[[ MATERIAL FOR THIS TASK, beginning ]]

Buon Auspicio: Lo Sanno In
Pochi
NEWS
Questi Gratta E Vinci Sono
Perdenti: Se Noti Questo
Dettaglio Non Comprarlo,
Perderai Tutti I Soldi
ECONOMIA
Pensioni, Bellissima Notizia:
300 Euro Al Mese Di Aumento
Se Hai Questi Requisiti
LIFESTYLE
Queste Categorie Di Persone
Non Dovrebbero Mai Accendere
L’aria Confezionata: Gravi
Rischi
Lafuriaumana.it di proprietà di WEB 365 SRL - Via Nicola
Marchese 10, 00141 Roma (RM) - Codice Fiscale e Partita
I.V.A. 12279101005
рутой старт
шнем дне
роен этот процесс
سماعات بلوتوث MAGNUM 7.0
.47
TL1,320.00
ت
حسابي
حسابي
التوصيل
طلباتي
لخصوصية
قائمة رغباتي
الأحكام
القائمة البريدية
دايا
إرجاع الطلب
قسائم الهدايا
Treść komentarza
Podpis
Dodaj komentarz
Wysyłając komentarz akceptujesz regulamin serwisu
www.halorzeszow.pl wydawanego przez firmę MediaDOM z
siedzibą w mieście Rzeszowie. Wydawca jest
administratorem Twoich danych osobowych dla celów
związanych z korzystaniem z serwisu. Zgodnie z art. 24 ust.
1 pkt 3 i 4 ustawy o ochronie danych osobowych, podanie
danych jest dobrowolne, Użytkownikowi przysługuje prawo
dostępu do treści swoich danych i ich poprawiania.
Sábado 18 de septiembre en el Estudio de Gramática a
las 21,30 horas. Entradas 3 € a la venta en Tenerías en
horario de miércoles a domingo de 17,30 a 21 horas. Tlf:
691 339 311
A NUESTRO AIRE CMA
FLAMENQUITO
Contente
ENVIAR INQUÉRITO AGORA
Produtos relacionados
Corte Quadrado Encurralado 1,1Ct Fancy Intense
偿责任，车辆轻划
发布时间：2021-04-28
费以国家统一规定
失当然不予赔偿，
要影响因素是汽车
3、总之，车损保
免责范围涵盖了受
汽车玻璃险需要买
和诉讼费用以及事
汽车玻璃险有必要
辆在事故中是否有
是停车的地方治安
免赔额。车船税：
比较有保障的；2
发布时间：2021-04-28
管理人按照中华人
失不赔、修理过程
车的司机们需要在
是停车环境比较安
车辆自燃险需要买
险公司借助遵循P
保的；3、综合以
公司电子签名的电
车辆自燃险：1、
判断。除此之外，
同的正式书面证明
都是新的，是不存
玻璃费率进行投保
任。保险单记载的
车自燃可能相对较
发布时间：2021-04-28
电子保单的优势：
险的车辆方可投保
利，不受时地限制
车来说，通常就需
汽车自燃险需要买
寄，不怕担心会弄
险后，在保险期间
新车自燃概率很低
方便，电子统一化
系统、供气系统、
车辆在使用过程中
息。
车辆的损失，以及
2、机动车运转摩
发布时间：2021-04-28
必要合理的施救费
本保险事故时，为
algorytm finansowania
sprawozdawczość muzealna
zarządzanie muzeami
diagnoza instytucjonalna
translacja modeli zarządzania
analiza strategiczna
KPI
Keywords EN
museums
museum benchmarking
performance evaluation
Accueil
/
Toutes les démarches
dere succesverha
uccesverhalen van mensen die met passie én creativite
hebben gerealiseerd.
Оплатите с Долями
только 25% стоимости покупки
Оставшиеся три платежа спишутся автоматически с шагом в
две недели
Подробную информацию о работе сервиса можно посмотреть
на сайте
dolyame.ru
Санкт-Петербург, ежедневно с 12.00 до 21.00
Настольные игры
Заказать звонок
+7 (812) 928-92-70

[[ MATERIAL FOR THIS TASK, end ]]

» **WHAT IS NEEDED**: Copy the lines above that hold the word "danych".

» **SOLVED PROBLEM**:
administratorem Twoich danych osobowych dla celów
1 pkt 3 i 4 ustawy o ochronie danych osobowych, podanie
danych jest dobrowolne, Użytkownikowi przysługuje prawo
dostępu do treści swoich danych i ich poprawiania.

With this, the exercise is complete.